## [What is needed]
Reproduce word for word the lines of the listing from the first one through the one with "SetBaudRate sets the", omitting every picture.

-=-=-

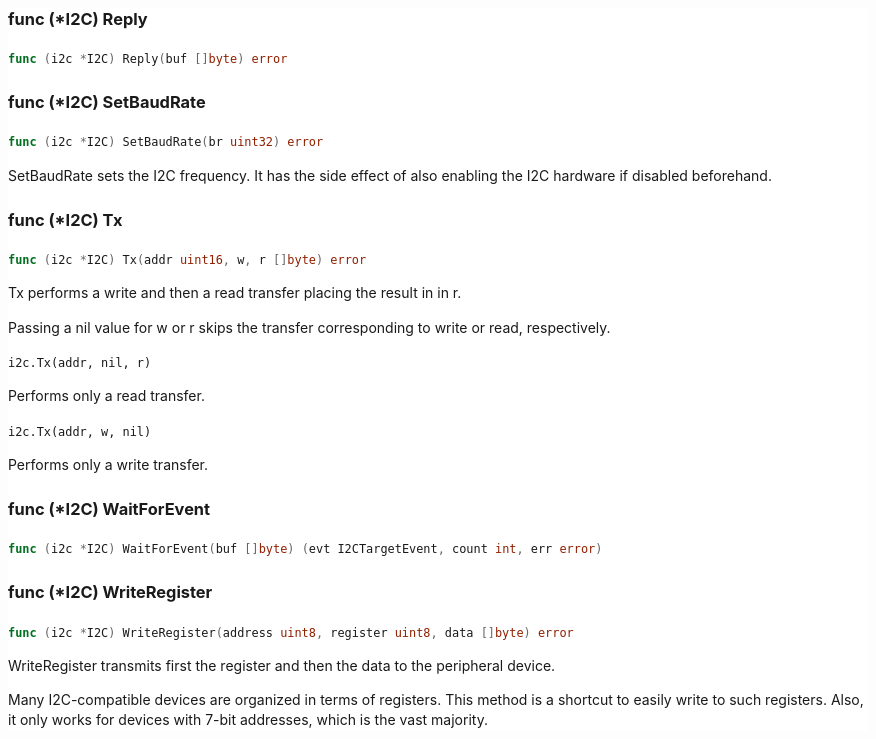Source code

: 
### func (*I2C) Reply

```go
func (i2c *I2C) Reply(buf []byte) error
```



### func (*I2C) SetBaudRate

```go
func (i2c *I2C) SetBaudRate(br uint32) error
```

SetBaudRate sets the I2C frequency. It has the side effect of also
enabling the I2C hardware if disabled beforehand.


### func (*I2C) Tx

```go
func (i2c *I2C) Tx(addr uint16, w, r []byte) error
```

Tx performs a write and then a read transfer placing the result in
in r.

Passing a nil value for w or r skips the transfer corresponding to write
or read, respectively.

	i2c.Tx(addr, nil, r)

Performs only a read transfer.

	i2c.Tx(addr, w, nil)

Performs only a write transfer.


### func (*I2C) WaitForEvent

```go
func (i2c *I2C) WaitForEvent(buf []byte) (evt I2CTargetEvent, count int, err error)
```



### func (*I2C) WriteRegister

```go
func (i2c *I2C) WriteRegister(address uint8, register uint8, data []byte) error
```

WriteRegister transmits first the register and then the data to the
peripheral device.

Many I2C-compatible devices are organized in terms of registers. This method
is a shortcut to easily write to such registers. Also, it only works for
devices with 7-bit addresses, which is the vast majority.
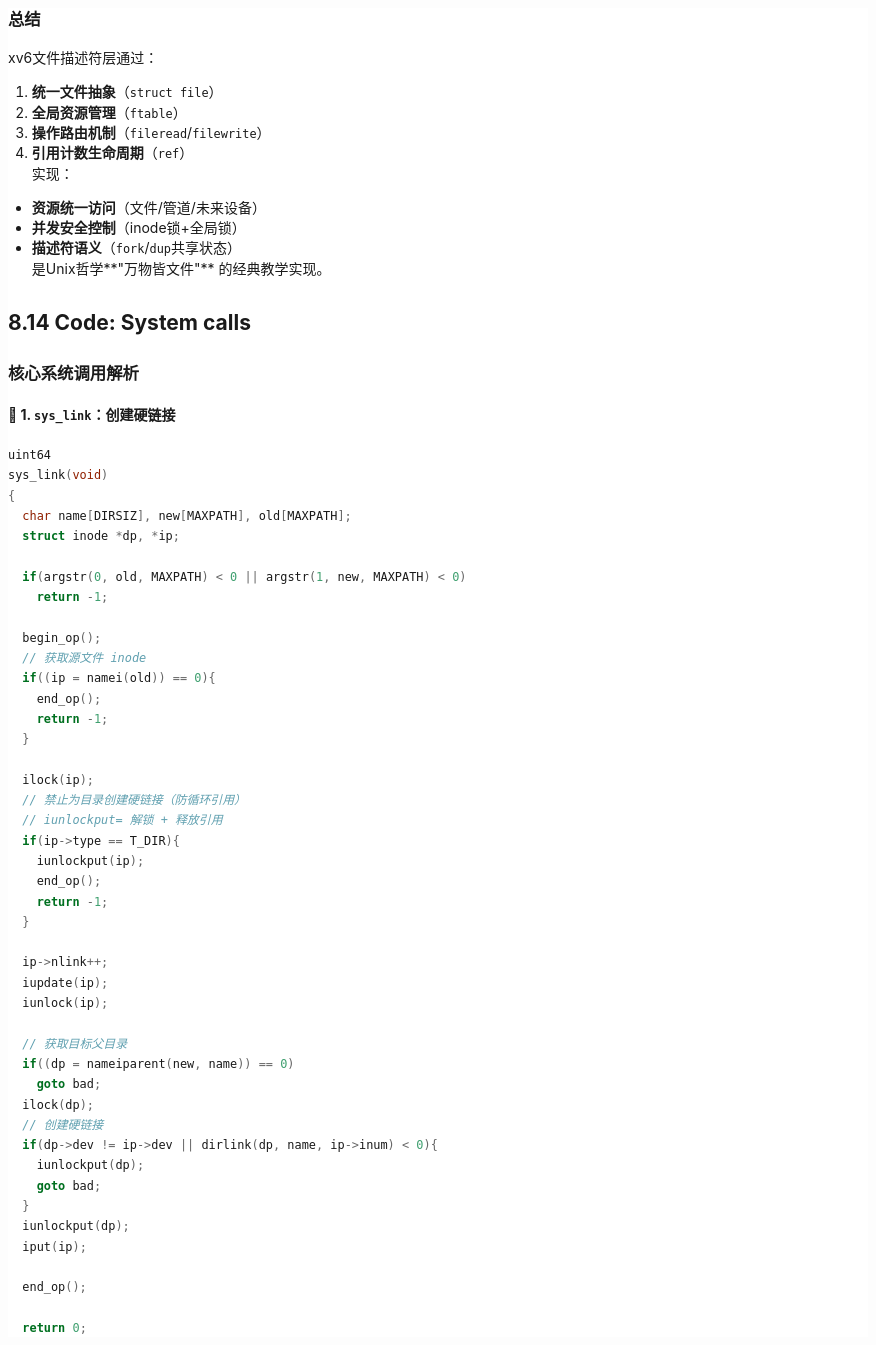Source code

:
### **总结**
xv6文件描述符层通过：
1. **统一文件抽象**（`struct file`）  
2. **全局资源管理**（`ftable`）  
3. **操作路由机制**（`fileread`/`filewrite`）  
4. **引用计数生命周期**（`ref`）  
实现：
- **资源统一访问**（文件/管道/未来设备）  
- **并发安全控制**（inode锁+全局锁）  
- **描述符语义**（`fork`/`dup`共享状态）  
是Unix哲学**"万物皆文件"** 的经典教学实现。

## 8.14 Code: System calls

### **核心系统调用解析**
#### 🔗 1. **`sys_link`：创建硬链接**
```c
uint64
sys_link(void)
{
  char name[DIRSIZ], new[MAXPATH], old[MAXPATH];
  struct inode *dp, *ip;

  if(argstr(0, old, MAXPATH) < 0 || argstr(1, new, MAXPATH) < 0)
    return -1;

  begin_op();
  // 获取源文件 inode
  if((ip = namei(old)) == 0){
    end_op();
    return -1;
  }

  ilock(ip);
  // 禁止为目录创建硬链接（防循环引用）
  // iunlockput= 解锁 + 释放引用
  if(ip->type == T_DIR){
    iunlockput(ip);
    end_op();
    return -1;
  }

  ip->nlink++;
  iupdate(ip);
  iunlock(ip);

  // 获取目标父目录
  if((dp = nameiparent(new, name)) == 0)
    goto bad;
  ilock(dp);
  // 创建硬链接
  if(dp->dev != ip->dev || dirlink(dp, name, ip->inum) < 0){
    iunlockput(dp);
    goto bad;
  }
  iunlockput(dp);
  iput(ip);

  end_op();

  return 0;
```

-=-=-

## [Completed task]
Source code

: 
### func (*I2C) Reply

```go
func (i2c *I2C) Reply(buf []byte) error
```



### func (*I2C) SetBaudRate

```go
func (i2c *I2C) SetBaudRate(br uint32) error
```

SetBaudRate sets the I2C frequency. It has the side effect of also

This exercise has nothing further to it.